» **What this task involves**
Copy out the data verbatim, from the start through the line containing "geeignet. Durch den", with that line included.

Segment Start: Working data

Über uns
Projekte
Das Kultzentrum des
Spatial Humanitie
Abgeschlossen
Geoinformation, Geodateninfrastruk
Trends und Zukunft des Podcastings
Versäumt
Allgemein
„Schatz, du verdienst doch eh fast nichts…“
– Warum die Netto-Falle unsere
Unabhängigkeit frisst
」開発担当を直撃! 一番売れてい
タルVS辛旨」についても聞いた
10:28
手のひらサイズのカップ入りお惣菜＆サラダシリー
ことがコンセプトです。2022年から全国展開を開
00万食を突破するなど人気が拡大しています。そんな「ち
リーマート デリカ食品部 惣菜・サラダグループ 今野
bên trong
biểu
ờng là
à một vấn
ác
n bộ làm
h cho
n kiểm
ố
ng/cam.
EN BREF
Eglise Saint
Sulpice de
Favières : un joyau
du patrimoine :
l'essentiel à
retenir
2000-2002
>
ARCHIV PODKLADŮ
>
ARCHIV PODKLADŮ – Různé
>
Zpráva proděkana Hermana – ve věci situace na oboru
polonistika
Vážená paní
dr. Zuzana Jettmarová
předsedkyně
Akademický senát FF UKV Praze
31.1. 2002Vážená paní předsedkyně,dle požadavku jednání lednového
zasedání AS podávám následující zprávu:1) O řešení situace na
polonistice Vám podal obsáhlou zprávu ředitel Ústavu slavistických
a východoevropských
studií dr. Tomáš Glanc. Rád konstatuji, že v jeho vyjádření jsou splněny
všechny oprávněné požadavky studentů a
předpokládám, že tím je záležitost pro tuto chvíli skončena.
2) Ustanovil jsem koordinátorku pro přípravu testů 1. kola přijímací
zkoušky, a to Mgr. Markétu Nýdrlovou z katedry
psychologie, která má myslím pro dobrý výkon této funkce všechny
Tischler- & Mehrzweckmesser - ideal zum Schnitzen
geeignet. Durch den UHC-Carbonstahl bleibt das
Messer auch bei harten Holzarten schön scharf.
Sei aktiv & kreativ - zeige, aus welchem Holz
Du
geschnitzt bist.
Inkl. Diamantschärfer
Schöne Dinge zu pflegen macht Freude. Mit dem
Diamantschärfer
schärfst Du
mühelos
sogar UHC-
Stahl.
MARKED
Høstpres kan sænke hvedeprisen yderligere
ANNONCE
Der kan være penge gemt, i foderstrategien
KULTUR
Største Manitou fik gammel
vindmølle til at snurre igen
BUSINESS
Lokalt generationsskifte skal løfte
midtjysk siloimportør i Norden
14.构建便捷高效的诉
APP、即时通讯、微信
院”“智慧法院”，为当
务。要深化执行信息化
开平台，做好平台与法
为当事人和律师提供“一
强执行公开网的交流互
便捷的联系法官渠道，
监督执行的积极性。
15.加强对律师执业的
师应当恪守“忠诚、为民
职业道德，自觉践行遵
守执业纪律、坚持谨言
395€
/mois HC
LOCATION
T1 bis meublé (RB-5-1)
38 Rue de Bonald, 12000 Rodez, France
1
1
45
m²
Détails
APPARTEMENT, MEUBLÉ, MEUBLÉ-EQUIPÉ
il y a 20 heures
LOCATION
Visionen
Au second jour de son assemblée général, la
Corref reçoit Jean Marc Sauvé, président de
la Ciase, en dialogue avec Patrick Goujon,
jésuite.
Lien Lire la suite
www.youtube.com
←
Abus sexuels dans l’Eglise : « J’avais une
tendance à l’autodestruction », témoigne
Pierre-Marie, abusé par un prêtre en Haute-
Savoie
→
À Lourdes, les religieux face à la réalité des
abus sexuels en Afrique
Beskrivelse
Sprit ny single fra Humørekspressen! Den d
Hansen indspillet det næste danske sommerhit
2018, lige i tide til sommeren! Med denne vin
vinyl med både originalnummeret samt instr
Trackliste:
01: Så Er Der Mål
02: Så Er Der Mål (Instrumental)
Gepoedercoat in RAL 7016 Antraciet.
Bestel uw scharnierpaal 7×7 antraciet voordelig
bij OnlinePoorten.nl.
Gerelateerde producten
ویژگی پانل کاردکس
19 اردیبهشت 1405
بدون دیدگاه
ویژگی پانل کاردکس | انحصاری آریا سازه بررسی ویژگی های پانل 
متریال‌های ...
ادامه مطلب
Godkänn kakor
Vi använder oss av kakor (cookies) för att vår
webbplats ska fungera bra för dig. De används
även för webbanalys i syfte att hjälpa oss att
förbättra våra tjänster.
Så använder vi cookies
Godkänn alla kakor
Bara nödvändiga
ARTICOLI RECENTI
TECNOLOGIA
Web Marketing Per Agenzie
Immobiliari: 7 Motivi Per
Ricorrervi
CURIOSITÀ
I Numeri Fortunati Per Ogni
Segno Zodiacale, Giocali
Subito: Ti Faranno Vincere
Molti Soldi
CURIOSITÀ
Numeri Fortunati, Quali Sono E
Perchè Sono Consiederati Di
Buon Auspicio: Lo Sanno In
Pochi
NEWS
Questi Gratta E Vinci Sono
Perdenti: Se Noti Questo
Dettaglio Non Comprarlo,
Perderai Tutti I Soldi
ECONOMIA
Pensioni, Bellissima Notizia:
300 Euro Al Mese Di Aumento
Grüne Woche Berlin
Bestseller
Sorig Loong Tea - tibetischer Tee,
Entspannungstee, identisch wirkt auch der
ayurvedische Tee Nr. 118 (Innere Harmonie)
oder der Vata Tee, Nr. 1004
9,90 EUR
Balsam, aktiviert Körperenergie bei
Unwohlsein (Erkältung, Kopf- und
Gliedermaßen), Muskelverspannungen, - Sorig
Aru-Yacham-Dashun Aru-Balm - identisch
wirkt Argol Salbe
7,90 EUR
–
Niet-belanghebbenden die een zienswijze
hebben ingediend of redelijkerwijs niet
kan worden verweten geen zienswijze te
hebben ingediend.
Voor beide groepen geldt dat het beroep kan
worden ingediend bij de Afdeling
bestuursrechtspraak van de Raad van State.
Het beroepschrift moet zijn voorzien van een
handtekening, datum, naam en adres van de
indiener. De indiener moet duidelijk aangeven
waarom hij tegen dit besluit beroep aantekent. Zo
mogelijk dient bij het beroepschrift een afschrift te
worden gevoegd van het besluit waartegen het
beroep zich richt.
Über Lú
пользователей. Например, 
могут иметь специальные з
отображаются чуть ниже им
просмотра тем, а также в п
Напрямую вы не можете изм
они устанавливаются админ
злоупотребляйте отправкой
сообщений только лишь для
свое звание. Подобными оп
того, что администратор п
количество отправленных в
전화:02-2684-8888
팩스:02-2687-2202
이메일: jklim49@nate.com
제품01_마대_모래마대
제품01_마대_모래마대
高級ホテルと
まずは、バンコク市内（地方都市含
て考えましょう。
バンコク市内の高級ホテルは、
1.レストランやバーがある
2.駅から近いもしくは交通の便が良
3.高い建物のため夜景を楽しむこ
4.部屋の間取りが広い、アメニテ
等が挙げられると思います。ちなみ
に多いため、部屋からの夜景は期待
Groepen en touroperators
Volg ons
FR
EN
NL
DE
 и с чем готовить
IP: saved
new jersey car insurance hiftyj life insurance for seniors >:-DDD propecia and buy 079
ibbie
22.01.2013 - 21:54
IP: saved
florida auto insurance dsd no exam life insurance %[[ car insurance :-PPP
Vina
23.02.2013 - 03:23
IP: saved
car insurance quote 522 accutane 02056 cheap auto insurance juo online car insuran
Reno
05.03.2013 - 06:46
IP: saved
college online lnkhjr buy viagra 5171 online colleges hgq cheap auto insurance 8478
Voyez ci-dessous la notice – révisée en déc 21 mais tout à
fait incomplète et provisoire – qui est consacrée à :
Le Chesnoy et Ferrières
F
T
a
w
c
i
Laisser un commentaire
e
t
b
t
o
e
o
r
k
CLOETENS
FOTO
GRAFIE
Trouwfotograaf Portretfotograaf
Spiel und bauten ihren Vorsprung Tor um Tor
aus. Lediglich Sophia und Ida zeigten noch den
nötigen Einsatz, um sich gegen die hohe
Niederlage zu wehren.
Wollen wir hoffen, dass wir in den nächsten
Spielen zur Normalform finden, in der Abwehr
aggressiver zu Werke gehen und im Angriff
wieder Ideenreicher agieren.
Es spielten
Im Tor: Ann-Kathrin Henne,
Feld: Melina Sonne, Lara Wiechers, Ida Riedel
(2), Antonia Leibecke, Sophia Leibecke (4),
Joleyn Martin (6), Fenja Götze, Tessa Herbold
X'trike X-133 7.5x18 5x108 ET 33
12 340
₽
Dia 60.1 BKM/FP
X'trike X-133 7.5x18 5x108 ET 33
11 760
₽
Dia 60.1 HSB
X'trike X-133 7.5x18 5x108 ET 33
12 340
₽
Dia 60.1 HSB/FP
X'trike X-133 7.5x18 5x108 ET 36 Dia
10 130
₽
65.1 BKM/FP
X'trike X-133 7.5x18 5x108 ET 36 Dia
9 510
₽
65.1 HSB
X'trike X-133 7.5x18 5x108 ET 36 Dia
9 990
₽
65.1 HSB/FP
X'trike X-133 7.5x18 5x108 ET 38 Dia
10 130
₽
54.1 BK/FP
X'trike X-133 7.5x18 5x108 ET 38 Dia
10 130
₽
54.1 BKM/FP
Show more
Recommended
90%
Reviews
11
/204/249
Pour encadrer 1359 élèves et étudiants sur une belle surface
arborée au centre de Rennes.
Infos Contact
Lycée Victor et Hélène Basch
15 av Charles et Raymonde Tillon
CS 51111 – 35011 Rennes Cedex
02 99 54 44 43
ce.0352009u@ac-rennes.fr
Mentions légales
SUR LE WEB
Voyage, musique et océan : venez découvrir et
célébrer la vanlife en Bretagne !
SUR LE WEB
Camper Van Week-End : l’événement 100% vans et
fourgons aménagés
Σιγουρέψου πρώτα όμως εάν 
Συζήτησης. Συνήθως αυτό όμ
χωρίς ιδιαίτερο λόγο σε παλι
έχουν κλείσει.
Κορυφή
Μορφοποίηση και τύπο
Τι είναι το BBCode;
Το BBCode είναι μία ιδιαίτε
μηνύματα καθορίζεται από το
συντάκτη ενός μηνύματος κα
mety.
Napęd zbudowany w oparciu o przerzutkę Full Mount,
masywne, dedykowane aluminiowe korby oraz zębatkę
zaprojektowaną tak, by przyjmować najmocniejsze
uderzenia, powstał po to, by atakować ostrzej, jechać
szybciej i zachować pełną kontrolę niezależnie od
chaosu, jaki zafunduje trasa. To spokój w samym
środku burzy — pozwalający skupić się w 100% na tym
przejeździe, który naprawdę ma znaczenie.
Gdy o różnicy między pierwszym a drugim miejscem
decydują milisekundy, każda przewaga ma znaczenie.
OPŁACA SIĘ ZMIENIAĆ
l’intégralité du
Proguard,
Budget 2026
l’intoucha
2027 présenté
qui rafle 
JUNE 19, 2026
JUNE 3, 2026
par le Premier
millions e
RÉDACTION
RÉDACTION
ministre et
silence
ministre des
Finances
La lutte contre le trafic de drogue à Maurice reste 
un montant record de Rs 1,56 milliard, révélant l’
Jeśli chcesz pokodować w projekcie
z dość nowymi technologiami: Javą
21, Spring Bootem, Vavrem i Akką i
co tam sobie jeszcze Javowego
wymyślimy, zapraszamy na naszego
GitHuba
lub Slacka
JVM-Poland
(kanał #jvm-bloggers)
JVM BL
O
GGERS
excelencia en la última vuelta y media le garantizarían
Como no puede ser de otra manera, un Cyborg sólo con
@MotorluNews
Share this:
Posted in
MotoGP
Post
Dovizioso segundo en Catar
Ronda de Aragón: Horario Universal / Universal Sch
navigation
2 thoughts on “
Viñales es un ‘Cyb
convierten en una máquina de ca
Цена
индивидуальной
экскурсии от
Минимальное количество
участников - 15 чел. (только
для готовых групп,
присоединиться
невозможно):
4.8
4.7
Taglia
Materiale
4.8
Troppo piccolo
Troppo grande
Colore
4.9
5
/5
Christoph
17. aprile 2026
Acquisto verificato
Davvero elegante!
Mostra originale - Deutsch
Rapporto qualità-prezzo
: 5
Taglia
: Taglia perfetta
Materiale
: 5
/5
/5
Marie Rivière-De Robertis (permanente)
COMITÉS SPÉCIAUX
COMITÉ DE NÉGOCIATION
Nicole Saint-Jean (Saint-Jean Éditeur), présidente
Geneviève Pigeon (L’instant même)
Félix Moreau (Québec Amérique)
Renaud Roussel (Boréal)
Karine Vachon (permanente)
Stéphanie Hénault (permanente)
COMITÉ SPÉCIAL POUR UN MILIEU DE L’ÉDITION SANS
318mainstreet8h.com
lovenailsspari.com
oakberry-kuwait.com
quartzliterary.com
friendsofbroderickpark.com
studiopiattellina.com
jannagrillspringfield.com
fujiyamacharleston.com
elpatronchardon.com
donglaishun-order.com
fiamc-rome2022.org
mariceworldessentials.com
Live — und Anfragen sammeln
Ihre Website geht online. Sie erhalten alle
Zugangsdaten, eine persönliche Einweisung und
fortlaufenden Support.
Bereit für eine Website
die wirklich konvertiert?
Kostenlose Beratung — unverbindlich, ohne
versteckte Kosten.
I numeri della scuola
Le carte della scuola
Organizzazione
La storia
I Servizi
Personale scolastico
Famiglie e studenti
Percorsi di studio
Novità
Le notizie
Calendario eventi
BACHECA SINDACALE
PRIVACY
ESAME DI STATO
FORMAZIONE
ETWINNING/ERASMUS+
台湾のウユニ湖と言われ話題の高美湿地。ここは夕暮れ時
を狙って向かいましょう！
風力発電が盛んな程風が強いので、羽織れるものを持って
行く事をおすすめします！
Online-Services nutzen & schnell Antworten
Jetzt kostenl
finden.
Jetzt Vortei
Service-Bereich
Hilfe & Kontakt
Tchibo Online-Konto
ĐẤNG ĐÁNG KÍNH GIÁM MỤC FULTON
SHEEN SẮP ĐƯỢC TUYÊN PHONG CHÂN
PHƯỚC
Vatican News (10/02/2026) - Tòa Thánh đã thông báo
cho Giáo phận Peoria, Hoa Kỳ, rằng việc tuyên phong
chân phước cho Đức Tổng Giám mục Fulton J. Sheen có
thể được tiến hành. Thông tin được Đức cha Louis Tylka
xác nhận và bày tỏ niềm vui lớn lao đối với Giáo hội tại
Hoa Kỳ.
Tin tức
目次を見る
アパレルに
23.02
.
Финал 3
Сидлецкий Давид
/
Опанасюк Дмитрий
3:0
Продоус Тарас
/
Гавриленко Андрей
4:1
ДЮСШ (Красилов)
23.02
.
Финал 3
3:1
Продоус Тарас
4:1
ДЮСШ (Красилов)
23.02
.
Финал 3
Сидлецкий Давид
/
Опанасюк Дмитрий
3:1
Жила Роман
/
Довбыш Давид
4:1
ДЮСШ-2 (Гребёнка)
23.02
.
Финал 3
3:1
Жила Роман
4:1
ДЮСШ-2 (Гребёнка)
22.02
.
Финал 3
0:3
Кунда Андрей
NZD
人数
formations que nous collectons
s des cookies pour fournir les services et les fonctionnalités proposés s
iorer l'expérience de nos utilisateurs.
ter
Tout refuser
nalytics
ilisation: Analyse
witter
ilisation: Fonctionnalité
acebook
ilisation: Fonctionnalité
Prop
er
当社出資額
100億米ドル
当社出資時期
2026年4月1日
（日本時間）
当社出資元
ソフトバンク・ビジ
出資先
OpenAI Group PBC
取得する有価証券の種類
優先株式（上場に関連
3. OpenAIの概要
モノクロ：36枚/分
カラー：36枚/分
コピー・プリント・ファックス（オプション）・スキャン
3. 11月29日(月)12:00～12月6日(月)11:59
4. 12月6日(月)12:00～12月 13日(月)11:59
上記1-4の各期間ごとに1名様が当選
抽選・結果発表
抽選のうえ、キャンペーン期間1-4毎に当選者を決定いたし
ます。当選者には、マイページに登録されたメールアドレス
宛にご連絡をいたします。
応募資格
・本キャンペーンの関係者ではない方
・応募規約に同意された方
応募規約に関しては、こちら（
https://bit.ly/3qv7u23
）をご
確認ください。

Segment End: Working data

» **Output**
Über uns
Projekte
Das Kultzentrum des
Spatial Humanitie
Abgeschlossen
Geoinformation, Geodateninfrastruk
Trends und Zukunft des Podcastings
Versäumt
Allgemein
„Schatz, du verdienst doch eh fast nichts…“
– Warum die Netto-Falle unsere
Unabhängigkeit frisst
」開発担当を直撃! 一番売れてい
タルVS辛旨」についても聞いた
10:28
手のひらサイズのカップ入りお惣菜＆サラダシリー
ことがコンセプトです。2022年から全国展開を開
00万食を突破するなど人気が拡大しています。そんな「ち
リーマート デリカ食品部 惣菜・サラダグループ 今野
bên trong
biểu
ờng là
à một vấn
ác
n bộ làm
h cho
n kiểm
ố
ng/cam.
EN BREF
Eglise Saint
Sulpice de
Favières : un joyau
du patrimoine :
l'essentiel à
retenir
2000-2002
>
ARCHIV PODKLADŮ
>
ARCHIV PODKLADŮ – Různé
>
Zpráva proděkana Hermana – ve věci situace na oboru
polonistika
Vážená paní
dr. Zuzana Jettmarová
předsedkyně
Akademický senát FF UKV Praze
31.1. 2002Vážená paní předsedkyně,dle požadavku jednání lednového
zasedání AS podávám následující zprávu:1) O řešení situace na
polonistice Vám podal obsáhlou zprávu ředitel Ústavu slavistických
a východoevropských
studií dr. Tomáš Glanc. Rád konstatuji, že v jeho vyjádření jsou splněny
všechny oprávněné požadavky studentů a
předpokládám, že tím je záležitost pro tuto chvíli skončena.
2) Ustanovil jsem koordinátorku pro přípravu testů 1. kola přijímací
zkoušky, a to Mgr. Markétu Nýdrlovou z katedry
psychologie, která má myslím pro dobrý výkon této funkce všechny
Tischler- & Mehrzweckmesser - ideal zum Schnitzen
geeignet. Durch den UHC-Carbonstahl bleibt das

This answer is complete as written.